*AIM OF THE EXERCISE*:
Everything in the data that follows should be given again verbatim, except the images.

*DATA PROVIDED*:
_ _ _
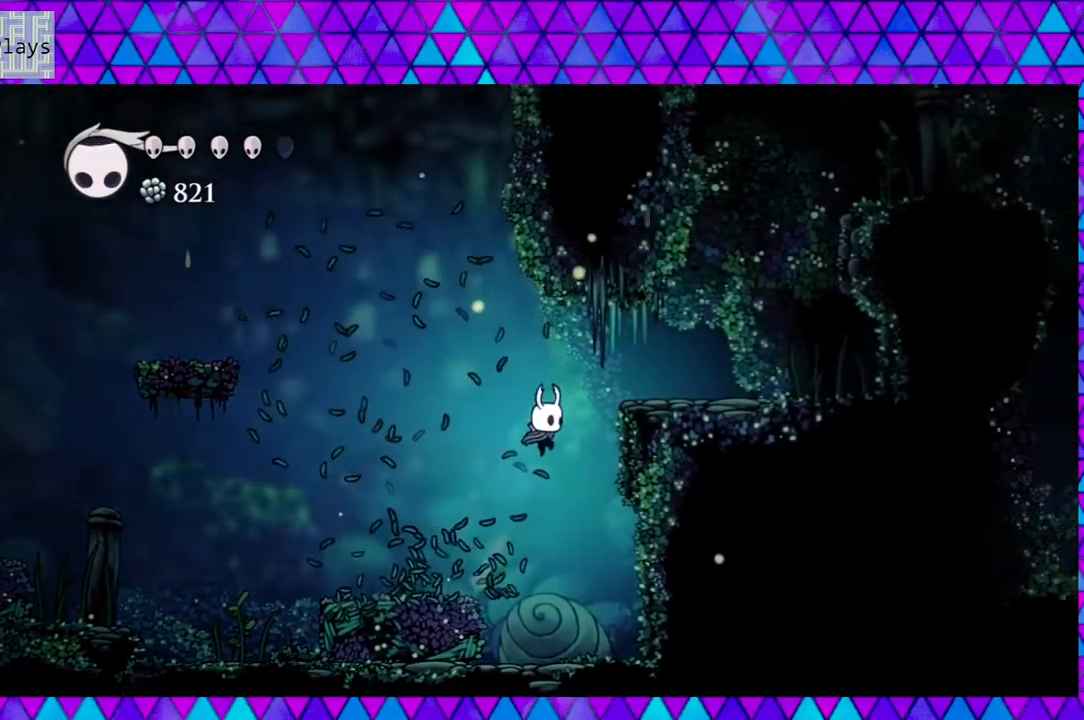
{"buttons": ["DPAD_RIGHT"], "left_stick": "center", "right_stick": "center", "events": [[450, "B", "up"]]}
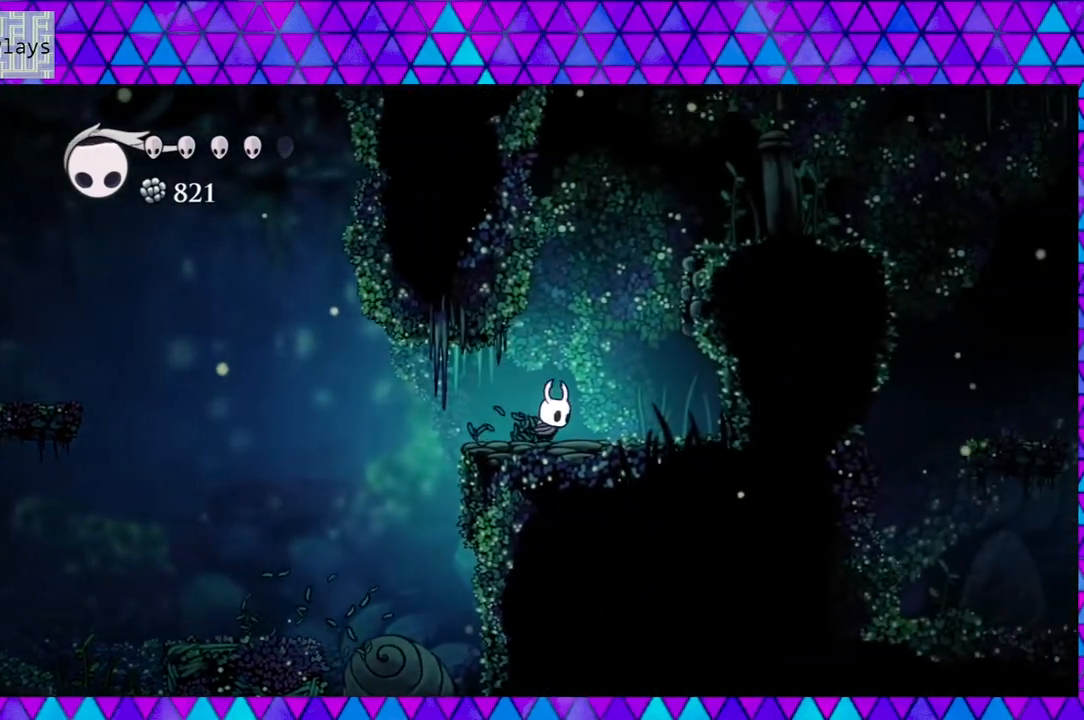
{"buttons": ["B", "DPAD_RIGHT"], "left_stick": "center", "right_stick": "center", "events": [[67, "B", "down"]]}
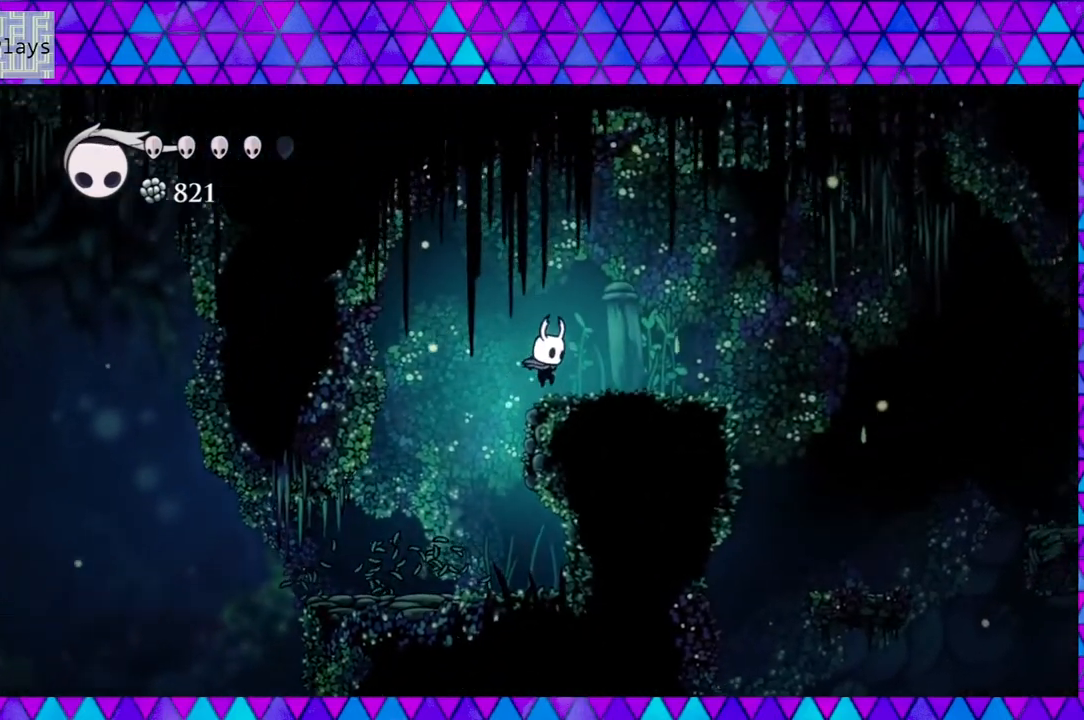
{"buttons": ["B", "DPAD_RIGHT"], "left_stick": "center", "right_stick": "center", "events": [[183, "B", "up"], [383, "B", "down"]]}
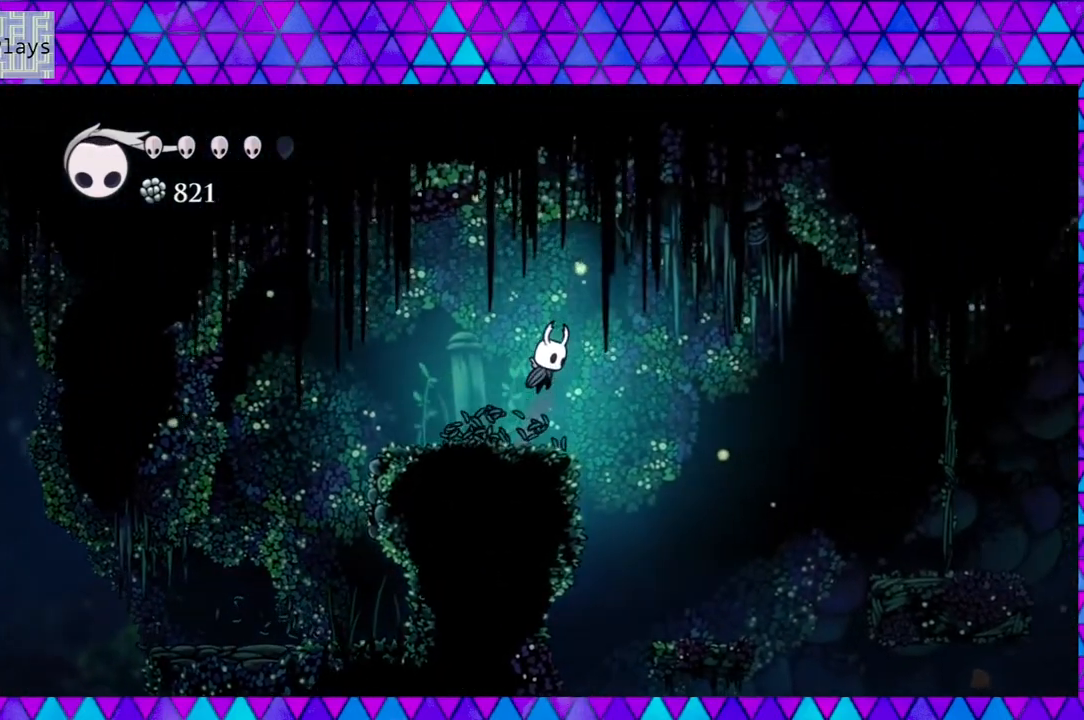
{"buttons": [], "left_stick": "center", "right_stick": "center", "events": [[83, "B", "up"], [500, "DPAD_RIGHT", "up"]]}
_ _ _
*SOLUTION FOR THIS EXERCISE*:
{"buttons": ["DPAD_RIGHT"], "left_stick": "center", "right_stick": "center", "events": [[450, "B", "up"]]}
{"buttons": ["B", "DPAD_RIGHT"], "left_stick": "center", "right_stick": "center", "events": [[67, "B", "down"]]}
{"buttons": ["B", "DPAD_RIGHT"], "left_stick": "center", "right_stick": "center", "events": [[183, "B", "up"], [383, "B", "down"]]}
{"buttons": [], "left_stick": "center", "right_stick": "center", "events": [[83, "B", "up"], [500, "DPAD_RIGHT", "up"]]}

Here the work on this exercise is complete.